## Bearbeiten Sie Folgendes
(A) Schreiben Sie aus dem Text über Rabattverträge den Abschnitt von „Erstmals werden mit“ bis einschließlich „könnte, entsprechend sinkt.“ wortgetreu ab.
(B) Knüpfen Sie an den Text über Rabattverträge an und führen Sie ihn nach seinem letzten Satz weiter.

## Vorliegender Text
Erstmals werden mit diesen Preisverhandlungen zwischen gesetzlichen Körperschaften und privaten Herstellen Rabattverträge abgeschlossen. Bisher war dies nicht möglich. Eigentlich sind auch nicht die Preise Gegenstand der Verhandlungen, sondern die Rabatte auf die Herstellerabgabepreise. Rabatte wurden bisher von den Herstellern den Apothekern eingeräumt, meist in Form kostenfreier Medikamentenpackungen, die die Apotheker dann bei den Kassen abrechnen konnten. Die Höhe dieser Rabatte wird auf bis zu 500 Millionen Euro geschätzt. Dieser  Betrag bezieht sich aber auf alle Medikamente, die Apotheker verkaufen, und damit auch auf Präparate, die Patienten nicht von den Kassen erstattet bekommen. Daraus folgt, dass der „Naturalrabatt“, der anteilig den Kassen zugerechnet werden könnte, entsprechend sinkt.

## Vorliegende Einträge

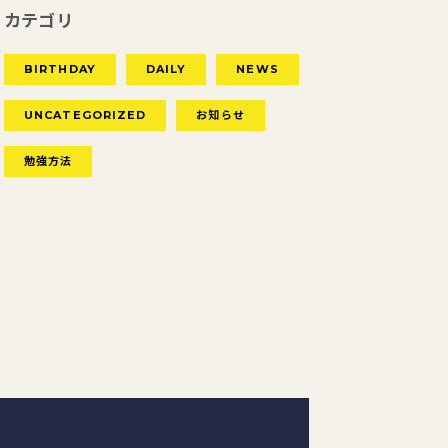
カテゴリ
BIRTHDAY
DAILY
NEWS
UNCATEGORIZED
お知らせ
勉強方法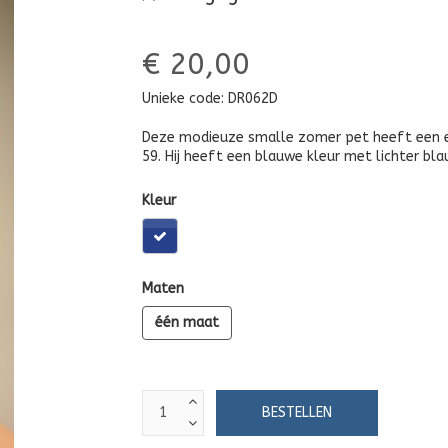
€ 20,00
Unieke code:
DR062D
Deze modieuze smalle zomer pet heeft een ela
59. Hij heeft een blauwe kleur met lichter bl
Kleur
Maten
één maat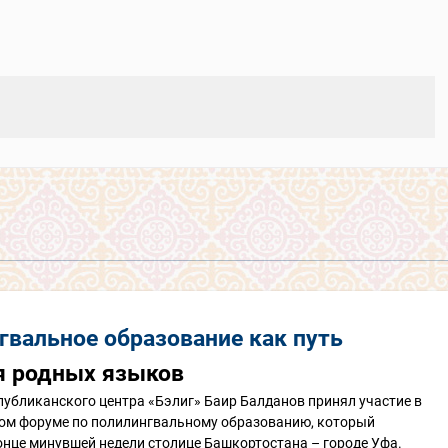
гвальное образование как путь
я родных языков
убликанского центра «Бэлиг» Баир Балданов принял участие в
м форуме по полилингвальному образованию, который
онце минувшей недели столице Башкортостана – городе Уфа.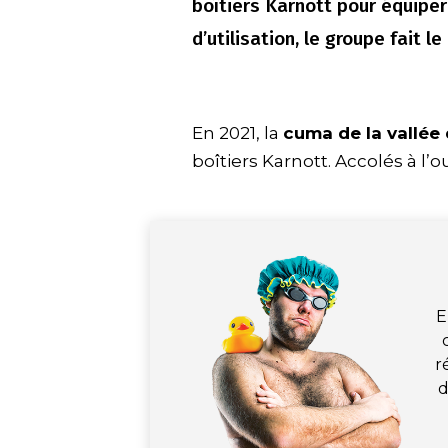
boîtiers Karnott pour équiper
d’utilisation, le groupe fait le
En 2021, la
cuma de la vallée 
boîtiers Karnott. Accolés à l’ou
E
r
d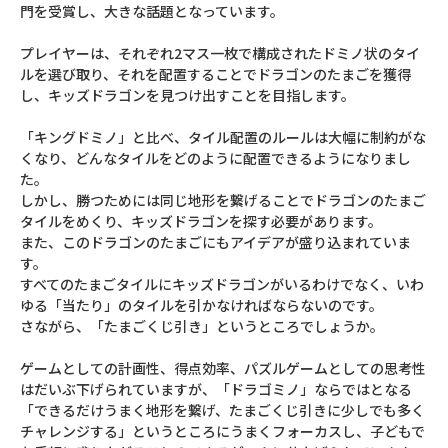
門を受賞し、大きな話題となっています。
プレイヤーは、それぞれ2マス一枚で構成されたドミノ状のタイ
ルを選び取り、それを配置することでドラゴンのたまごを獲得
し、キッズドラゴンを見つけ出すことを目指します。
「キングドミノ」と比べ、タイル配置のルールは大幅に制約がな
くなり、どんなタイルをどのように配置できるようになりまし
た。
しかし、勝つためには同じ地形を繋げることでドラゴンのたまご
タイルをめくり、キッズドラゴンを探す必要があります。
また、このドラゴンのたまごにもアイデアが盛り込まれていま
す。
すべてのたまごタイルにキッズドラゴンがいるわけでなく、いわ
ゆる「当たり」のタイルを引かなければならないのです。
さながら、「たまごくじ引き」というところでしょうか。
ゲームとしての計画性、得点効率、パズルゲームとしての思考性
はだいぶ下げられていますが、「ドラゴミノ」ならではとなる
「できるだけうまく地形を繋げ、たまごくじ引きに少しでも多く
チャレンジする」というところにうまくフォーカスし、子どもで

## Lösungen nach Nummern
(A)
Erstmals werden mit diesen Preisverhandlungen zwischen gesetzlichen Körperschaften und privaten Herstellen Rabattverträge abgeschlossen. Bisher war dies nicht möglich. Eigentlich sind auch nicht die Preise Gegenstand der Verhandlungen, sondern die Rabatte auf die Herstellerabgabepreise. Rabatte wurden bisher von den Herstellern den Apothekern eingeräumt, meist in Form kostenfreier Medikamentenpackungen, die die Apotheker dann bei den Kassen abrechnen konnten. Die Höhe dieser Rabatte wird auf bis zu 500 Millionen Euro geschätzt. Dieser  Betrag bezieht sich aber auf alle Medikamente, die Apotheker verkaufen, und damit auch auf Präparate, die Patienten nicht von den Kassen erstattet bekommen. Daraus folgt, dass der „Naturalrabatt“, der anteilig den Kassen zugerechnet werden könnte, entsprechend sinkt.

(B)
Die Verträge, die ab sofort für zunächst ein Jahr gelten und dann verlängert, werden sollen, haben zwei Komponenten:

  • Die eine besteht aus einem Strukturkostenbeitrag. Dessen Basis ist der bisherige Umsatz, den ein Hersteller mit der Barmer tätigt. Dieser Rabatt liegt je nach Hersteller zwischen drei und fünf Prozent.
  • Die zweite Komponente ist ein Rabatt in Höhe von zehn Prozent auf zusätzliche Umsätze, die die fünf Hersteller mit der Barmer tätigen.

Die Barmer soll mit weiteren Herstellern Verhandlungen führen. Die größte deutsche Ersatzkasse erhofft sich von diesem Modell jährliche Einsparungen in mehrstelliger Millionenhöhe. 30 Prozent der Einsparungen würden an die beteiligten Ärzte und Apotheker, die die Medikamente verschrieben und ausreichten, weitergereicht, sagte Kassenvorstand Klaus Richter.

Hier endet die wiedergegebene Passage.